Márcio Araújo - Eu lamento muito pela questão de Governo. Não quero ser específico em uma única pessoa, acho que existem vários responsáveis por toda essa situação. O primeiro responsável de toda essa situação foi a natureza, de o vírus ter chegado onde chegou. E a segunda questão é como nós tratamos esse vírus. Eu fui um atleta que nunca bebi, nunca fumei, nunca usei droga e nem fiz nada que extrapolasse, sou casado com uma nutricionista, sempre me alimentei superbem, não tenho nada de saúde, meu pai e minha mãe são ótimos — minha mãe até tem um pouco de hipertensão — ... Mas eu não tenho nenhum tipo de doença, nem dores no meu corpo, sou um cara tranquilo em relação a isso. Eu sempre puxei muito o lado do meu pai, que é um cara muito saudável, muito mesmo.

De repente, fui acometido por esse vírus maldito e quase morri. Deus sabe por que eu não morri e para que eu não morri, porque eu passei uma semana, dez dias ruim mesmo. Fiquei cinco (dias) no hospital, não cheguei a ser intubado, porque rápido eu comecei a fazer tratamento. Quando eu cheguei ao hospital, comecei a tomar o corticoide, porque estava com pneumonia e 50% do pulmão comprometido, o que era considerável para mim porque estava em um estado de pouca ventilação. Tem gente que está com 75% (do pulmão comprometido) e consegue ainda ficar numa boa, eu não estava, precisava de oxigênio porque sou um cara grande, tenho 1,92m, 95 quilos. (...)

 

"Saí do hospital cadavérico, perdi uns 14 quilos em dez dias, fiquei cadavérico. Eu estava mal, da cor de uma laranja, não tinha um pingo de sangue. Horrível, cadavérico. Parecia um zumbi. É duro, viu? " Márcio, ao falar sobre a luta com a Covid-19

Graças a Deus, minha cunhada conseguiu um quarto para mim, não tinha leito, fui superbem atendido dentro da Unimed, mas não tinha (leito). Você acha que é psicológico, meu amigo? Eu joguei uma final olímpica. Só chegando gente com 80 anos, 75 anos, 90 anos, várias ambulâncias chegando com gente morrendo... Hospital de guerra, não cabia mais gente. E foi no ano passado, naquele momento... Não gosto nem de me lembrar.

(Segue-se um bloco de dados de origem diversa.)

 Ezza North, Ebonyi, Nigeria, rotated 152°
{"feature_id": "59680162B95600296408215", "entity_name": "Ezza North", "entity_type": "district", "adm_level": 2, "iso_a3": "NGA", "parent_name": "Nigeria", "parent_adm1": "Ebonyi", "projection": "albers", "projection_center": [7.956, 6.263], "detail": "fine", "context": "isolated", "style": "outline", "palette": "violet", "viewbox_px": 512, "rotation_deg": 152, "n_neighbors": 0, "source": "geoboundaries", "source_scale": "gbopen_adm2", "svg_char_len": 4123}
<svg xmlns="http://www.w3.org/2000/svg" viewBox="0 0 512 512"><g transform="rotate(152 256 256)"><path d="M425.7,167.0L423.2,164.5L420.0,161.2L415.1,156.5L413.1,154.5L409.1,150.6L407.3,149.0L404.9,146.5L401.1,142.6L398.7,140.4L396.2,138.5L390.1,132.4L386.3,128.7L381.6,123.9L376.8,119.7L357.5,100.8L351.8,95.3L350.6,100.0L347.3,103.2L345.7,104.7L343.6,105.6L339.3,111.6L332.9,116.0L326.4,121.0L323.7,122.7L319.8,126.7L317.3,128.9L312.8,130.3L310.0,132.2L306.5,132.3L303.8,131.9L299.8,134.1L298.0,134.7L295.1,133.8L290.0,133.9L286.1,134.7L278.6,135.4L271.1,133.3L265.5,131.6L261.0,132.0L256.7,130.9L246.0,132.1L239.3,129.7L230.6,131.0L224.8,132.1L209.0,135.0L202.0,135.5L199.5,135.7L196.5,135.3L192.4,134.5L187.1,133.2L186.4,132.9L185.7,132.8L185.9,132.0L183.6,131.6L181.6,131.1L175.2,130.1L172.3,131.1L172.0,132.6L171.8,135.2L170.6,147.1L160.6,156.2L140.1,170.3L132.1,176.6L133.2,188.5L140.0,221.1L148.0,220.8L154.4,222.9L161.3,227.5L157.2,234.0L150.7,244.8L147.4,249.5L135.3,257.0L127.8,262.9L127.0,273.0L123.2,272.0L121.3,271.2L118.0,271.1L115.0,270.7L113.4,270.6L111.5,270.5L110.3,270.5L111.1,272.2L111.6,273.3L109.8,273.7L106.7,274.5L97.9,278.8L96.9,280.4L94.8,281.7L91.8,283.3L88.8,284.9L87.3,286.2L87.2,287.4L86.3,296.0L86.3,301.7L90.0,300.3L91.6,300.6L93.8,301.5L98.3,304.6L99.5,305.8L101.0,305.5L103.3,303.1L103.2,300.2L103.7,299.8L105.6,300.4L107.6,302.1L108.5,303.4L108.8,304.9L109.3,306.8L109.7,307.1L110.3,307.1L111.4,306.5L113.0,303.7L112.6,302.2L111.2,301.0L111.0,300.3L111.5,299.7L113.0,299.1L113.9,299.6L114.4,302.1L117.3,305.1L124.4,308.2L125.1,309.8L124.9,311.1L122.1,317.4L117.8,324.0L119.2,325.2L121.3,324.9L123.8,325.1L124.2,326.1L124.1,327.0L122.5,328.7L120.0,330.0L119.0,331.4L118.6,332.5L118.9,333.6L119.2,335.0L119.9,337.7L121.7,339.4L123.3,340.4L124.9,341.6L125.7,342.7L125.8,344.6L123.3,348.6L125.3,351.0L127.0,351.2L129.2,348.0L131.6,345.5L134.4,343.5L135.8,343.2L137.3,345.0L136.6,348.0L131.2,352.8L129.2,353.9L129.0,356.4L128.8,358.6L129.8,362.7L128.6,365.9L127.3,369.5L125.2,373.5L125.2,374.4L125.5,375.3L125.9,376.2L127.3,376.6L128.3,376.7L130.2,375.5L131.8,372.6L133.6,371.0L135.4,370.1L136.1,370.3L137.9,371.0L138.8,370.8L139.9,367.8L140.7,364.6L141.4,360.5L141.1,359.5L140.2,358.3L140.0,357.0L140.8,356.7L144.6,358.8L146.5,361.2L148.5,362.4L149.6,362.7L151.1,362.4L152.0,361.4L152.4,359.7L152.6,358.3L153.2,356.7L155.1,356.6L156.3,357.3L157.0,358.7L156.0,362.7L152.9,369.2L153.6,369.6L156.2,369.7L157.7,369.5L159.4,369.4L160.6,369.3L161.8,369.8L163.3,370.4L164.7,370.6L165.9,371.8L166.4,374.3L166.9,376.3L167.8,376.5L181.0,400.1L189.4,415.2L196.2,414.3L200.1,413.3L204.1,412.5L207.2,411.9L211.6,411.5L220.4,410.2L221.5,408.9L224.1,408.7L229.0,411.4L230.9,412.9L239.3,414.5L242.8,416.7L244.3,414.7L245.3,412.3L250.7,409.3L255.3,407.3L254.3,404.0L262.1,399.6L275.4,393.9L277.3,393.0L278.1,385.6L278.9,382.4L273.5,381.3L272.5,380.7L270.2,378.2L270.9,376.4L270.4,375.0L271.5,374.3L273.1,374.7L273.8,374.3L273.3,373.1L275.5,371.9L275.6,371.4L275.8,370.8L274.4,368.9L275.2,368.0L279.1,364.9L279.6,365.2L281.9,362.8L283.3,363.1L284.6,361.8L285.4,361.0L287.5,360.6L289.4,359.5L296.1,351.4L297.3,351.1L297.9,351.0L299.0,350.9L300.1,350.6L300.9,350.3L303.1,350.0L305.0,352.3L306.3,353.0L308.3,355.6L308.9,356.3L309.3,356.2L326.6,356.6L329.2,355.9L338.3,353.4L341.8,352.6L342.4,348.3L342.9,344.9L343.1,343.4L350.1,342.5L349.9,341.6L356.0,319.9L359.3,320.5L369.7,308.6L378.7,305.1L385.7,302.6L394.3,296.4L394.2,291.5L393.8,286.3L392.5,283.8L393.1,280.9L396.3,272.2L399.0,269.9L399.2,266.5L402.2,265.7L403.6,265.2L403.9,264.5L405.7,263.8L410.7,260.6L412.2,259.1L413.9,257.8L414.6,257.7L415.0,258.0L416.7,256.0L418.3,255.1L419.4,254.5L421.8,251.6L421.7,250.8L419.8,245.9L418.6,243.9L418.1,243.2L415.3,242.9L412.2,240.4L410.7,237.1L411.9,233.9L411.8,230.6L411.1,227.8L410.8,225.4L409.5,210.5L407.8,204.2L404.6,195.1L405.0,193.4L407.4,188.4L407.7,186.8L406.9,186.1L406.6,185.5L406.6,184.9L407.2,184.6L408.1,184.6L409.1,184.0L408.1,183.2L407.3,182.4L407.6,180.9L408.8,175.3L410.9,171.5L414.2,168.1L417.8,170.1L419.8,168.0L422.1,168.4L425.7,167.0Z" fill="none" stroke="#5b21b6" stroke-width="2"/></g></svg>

Graças a Deus tive mais uma chance. E também eu me recuperei rápido. Com cinco dias, eu saí. Não estava curado, mas já não tinha risco de morte, então eles liberam logo. (...) Eu ainda estava doente, só que já não tinha mais o risco de voltar onde eu estava, tão mal, cheguei a um ponto em que ia só melhorar e estava tomando remédio. E o corticoide liberou o meu pulmão, porque matou o vírus. Tomei por dez dias azitromicina...

Saí do hospital cadavérico, perdi uns 14 quilos em dez dias, fiquei cadavérico. Eu estava mal, da cor de uma laranja, não tinha um pingo de sangue. Horrível, cadavérico. Parecia um zumbi. É duro, viu? E é incrível, porque eu conheço amigos que fizeram cirurgia bariátrica, estão em fase de perder peso, têm hipertensão e tiveram Covid sem sentir nem dor de cabeça. Nem dor de cabeça, ele nem sabia que estava com Covid. Teve que fazer o exame para poder fazer a cirurgia e soube que estava com Covid. Tem explicação um negócio desses?

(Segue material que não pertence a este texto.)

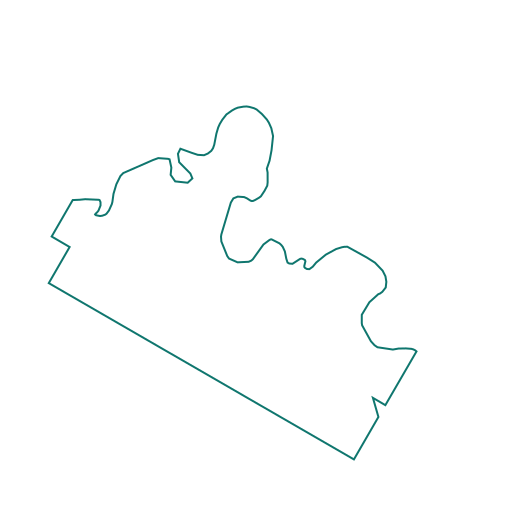 Love, Oklahoma, United States of America, rotated 210°
{"feature_id": "52423323B82795635342125", "entity_name": "Love", "entity_type": "district", "adm_level": 2, "iso_a3": "USA", "parent_name": "United States of America", "parent_adm1": "Oklahoma", "projection": "mercator", "projection_center": [-97.211, 33.894], "detail": "fine", "context": "isolated", "style": "outline", "palette": "teal", "viewbox_px": 512, "rotation_deg": 210, "n_neighbors": 0, "source": "geoboundaries", "source_scale": "gbopen_adm2", "svg_char_len": 1954}
<svg xmlns="http://www.w3.org/2000/svg" viewBox="0 0 512 512"><g transform="rotate(210 256 256)"><path d="M421.9,128.9L69.5,128.8L69.5,177.8L83.8,191.6L69.4,191.5L69.3,253.6L71.0,253.9L73.0,253.8L75.0,253.3L80.0,250.9L86.3,247.1L90.7,243.4L94.3,242.0L105.2,237.7L108.8,238.0L113.8,239.6L115.3,240.5L129.4,249.0L130.8,250.7L135.0,258.0L134.7,272.7L131.0,284.1L129.9,285.4L128.7,288.1L127.9,293.6L130.2,298.8L133.7,303.1L139.0,306.6L149.6,309.7L159.2,310.1L181.5,309.7L184.0,308.2L185.9,306.6L190.1,302.1L196.2,292.1L200.6,280.4L201.5,275.1L203.2,271.3L205.4,270.2L207.6,270.2L208.6,270.6L209.2,271.5L210.6,276.2L211.7,277.0L214.1,276.9L215.5,276.4L216.4,275.5L220.5,267.5L223.5,266.1L225.4,266.1L228.4,268.8L233.3,274.4L237.4,277.3L239.7,278.2L242.0,278.7L250.8,278.2L251.4,277.9L252.3,276.7L255.3,269.7L257.1,251.6L257.8,249.6L259.5,247.3L268.8,241.3L278.1,240.3L280.9,241.6L293.3,251.3L296.0,255.3L296.8,257.4L304.5,289.7L304.4,294.6L301.5,298.3L295.7,301.1L292.8,301.4L288.4,301.2L287.1,301.5L286.1,302.2L284.8,304.0L282.5,308.0L281.6,310.1L281.2,316.6L281.4,322.5L282.7,325.5L287.7,334.1L290.3,337.1L291.9,345.3L295.4,355.3L301.2,368.4L306.6,374.3L311.4,377.8L314.8,379.6L321.8,381.9L328.7,383.2L331.6,383.0L336.3,381.8L338.9,380.8L341.5,379.1L345.9,375.4L347.7,373.1L349.5,370.1L352.4,363.8L353.3,357.2L353.4,352.3L353.0,348.4L351.5,342.2L347.8,331.5L347.1,327.8L347.3,324.7L348.9,320.7L351.4,317.3L357.0,314.5L363.3,313.2L375.1,311.1L374.7,305.5L369.4,298.8L354.1,294.6L349.9,291.4L351.8,285.3L363.3,280.2L370.5,283.6L373.5,290.2L379.2,296.5L380.7,296.2L389.6,291.9L393.2,287.6L412.4,261.5L413.4,257.5L412.8,248.3L410.5,238.6L407.4,231.0L406.8,228.8L406.1,221.9L406.6,217.9L407.2,216.5L409.3,214.0L411.1,212.6L415.0,211.3L416.1,211.5L416.1,212.2L415.4,214.6L415.1,216.5L415.9,222.0L417.6,224.9L419.4,226.2L420.2,226.1L432.3,219.8L436.9,216.5L442.7,212.8L442.7,170.7L421.9,170.6L421.9,128.9Z" fill="none" stroke="#0f766e" stroke-width="2"/></g></svg>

A gente tem que ter cuidado porque é uma loteria. As 540 mil pessoas que morreram no Brasil não foram loteria, né? Não são um número, são uma família que carrega... E poderia ter sido eu, né? A gente viu o Paulo Gustavo... Eu passei uns quatro dias chorando por aquele cara. Nunca vi o Paulo Gustavo na minha vida, mas passei uns quatro dias chorando, parecia que era alguém da minha família. Foi igual a quando morreu o Ayrton Senna, passei uma semana chorando. (...)

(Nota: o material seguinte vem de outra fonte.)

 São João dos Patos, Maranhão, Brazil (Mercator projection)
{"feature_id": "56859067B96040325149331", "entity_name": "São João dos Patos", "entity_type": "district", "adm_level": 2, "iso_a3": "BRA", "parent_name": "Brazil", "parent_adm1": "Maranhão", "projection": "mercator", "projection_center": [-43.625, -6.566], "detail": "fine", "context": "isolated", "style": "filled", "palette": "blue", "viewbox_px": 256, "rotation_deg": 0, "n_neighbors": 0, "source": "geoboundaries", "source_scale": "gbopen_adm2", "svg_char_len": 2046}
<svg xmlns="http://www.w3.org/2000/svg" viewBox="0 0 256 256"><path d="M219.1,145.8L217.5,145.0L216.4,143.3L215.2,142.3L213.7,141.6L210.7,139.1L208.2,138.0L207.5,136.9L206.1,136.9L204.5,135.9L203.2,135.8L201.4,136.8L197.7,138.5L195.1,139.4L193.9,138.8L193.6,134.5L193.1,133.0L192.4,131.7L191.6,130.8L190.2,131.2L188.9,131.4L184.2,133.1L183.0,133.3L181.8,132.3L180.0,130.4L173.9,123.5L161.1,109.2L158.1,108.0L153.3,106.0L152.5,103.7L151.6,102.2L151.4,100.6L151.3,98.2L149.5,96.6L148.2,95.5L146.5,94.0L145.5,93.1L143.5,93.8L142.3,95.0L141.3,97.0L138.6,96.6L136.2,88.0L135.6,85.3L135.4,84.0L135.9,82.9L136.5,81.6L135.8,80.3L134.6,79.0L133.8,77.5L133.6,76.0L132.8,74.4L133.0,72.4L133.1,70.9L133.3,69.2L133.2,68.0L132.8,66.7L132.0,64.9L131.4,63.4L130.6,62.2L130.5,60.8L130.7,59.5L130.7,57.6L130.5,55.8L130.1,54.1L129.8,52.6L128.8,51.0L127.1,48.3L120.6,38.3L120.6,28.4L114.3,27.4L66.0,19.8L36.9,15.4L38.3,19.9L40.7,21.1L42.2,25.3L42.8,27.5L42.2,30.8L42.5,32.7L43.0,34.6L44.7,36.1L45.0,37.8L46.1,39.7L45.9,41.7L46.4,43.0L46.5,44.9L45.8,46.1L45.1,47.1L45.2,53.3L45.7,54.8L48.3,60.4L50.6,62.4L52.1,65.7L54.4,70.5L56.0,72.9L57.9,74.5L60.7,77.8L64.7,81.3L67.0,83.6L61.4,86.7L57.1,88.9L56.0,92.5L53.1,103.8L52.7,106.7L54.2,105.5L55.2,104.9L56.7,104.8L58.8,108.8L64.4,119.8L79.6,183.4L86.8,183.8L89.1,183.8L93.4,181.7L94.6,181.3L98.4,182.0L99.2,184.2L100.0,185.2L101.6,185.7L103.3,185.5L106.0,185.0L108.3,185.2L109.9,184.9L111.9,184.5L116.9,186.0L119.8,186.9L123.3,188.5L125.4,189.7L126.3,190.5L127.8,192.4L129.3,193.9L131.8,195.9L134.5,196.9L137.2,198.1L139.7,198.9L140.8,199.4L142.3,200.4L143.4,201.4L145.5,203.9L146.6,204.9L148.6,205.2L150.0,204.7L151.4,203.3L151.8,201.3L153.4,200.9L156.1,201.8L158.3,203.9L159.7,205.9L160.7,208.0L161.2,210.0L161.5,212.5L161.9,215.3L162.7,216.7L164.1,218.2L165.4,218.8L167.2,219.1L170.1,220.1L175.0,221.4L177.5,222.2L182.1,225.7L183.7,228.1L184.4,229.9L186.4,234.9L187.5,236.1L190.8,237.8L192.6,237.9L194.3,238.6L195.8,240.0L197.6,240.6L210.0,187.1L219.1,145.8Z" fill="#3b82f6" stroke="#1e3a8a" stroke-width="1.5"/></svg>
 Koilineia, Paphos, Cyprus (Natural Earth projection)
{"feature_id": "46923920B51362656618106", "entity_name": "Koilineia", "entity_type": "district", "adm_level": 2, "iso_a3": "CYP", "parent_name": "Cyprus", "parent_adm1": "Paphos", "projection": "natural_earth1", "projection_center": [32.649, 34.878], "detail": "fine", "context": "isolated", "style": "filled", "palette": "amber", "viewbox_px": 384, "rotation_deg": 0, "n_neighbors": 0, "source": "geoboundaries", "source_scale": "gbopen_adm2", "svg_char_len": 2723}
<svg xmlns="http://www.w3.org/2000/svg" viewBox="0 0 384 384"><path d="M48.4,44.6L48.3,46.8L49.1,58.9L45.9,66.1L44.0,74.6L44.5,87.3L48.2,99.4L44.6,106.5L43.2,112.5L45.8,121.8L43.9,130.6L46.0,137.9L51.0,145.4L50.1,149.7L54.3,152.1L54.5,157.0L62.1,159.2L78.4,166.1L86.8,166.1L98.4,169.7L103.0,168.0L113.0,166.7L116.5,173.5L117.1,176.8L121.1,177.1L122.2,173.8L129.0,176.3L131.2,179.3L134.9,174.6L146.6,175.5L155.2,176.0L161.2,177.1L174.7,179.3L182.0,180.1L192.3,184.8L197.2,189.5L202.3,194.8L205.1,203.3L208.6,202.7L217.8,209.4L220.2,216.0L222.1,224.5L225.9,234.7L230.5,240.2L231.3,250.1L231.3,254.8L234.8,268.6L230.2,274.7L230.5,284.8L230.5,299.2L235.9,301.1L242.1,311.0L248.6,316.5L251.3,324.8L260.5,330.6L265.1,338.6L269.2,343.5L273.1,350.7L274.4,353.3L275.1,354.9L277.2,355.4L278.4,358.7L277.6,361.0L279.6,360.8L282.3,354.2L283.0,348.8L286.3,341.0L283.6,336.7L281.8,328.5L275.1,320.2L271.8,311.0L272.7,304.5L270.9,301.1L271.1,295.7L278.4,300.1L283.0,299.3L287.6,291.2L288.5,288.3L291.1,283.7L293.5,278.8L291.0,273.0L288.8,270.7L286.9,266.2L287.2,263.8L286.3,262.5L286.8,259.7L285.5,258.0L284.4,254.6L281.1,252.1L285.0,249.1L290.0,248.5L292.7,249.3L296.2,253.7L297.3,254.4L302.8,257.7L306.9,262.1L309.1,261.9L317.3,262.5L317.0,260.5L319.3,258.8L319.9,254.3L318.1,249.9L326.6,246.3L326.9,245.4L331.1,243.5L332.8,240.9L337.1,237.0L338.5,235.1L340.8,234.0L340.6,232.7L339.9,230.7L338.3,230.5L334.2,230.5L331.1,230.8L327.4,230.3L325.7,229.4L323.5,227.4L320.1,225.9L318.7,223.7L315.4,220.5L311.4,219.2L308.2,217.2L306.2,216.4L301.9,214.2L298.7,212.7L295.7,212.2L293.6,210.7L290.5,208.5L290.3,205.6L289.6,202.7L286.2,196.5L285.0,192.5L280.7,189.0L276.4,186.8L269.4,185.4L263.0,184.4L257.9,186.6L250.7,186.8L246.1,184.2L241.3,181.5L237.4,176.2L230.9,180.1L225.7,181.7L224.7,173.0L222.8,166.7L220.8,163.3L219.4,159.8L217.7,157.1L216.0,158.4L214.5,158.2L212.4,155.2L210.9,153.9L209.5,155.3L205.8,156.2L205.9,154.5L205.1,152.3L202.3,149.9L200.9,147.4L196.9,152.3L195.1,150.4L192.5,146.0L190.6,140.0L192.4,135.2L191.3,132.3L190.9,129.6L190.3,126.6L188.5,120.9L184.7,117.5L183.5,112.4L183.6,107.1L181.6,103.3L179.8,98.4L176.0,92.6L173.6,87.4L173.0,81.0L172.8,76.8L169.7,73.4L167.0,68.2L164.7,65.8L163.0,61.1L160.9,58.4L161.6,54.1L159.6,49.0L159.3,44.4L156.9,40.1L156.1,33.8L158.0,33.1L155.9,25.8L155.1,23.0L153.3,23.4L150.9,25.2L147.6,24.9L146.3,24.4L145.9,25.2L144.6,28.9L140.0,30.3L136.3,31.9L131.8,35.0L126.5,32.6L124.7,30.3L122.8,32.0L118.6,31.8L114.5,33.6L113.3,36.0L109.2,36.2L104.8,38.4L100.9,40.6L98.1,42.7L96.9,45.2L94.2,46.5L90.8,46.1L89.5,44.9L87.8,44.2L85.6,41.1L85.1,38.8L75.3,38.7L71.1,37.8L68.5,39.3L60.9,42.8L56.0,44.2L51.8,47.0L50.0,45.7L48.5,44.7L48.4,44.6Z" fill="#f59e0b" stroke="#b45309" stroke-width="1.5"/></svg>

É muito triste a gente viver com essa situação e saber que poderia ter resolvido se tivesse tido um pouquinho mais de zelo, cuidado, os governantes pudessem ter olhado com mais atenção e dado o valor necessário que precisava para poder ter a resposta rápida. Eu não quero criticar nem botar a culpa em ninguém, só acho que se a gente tivesse tido um olhar mais humano, as coisas teriam sido de outra forma. Ia continuar morrendo gente, mas iam morrer 10% dessas pessoas.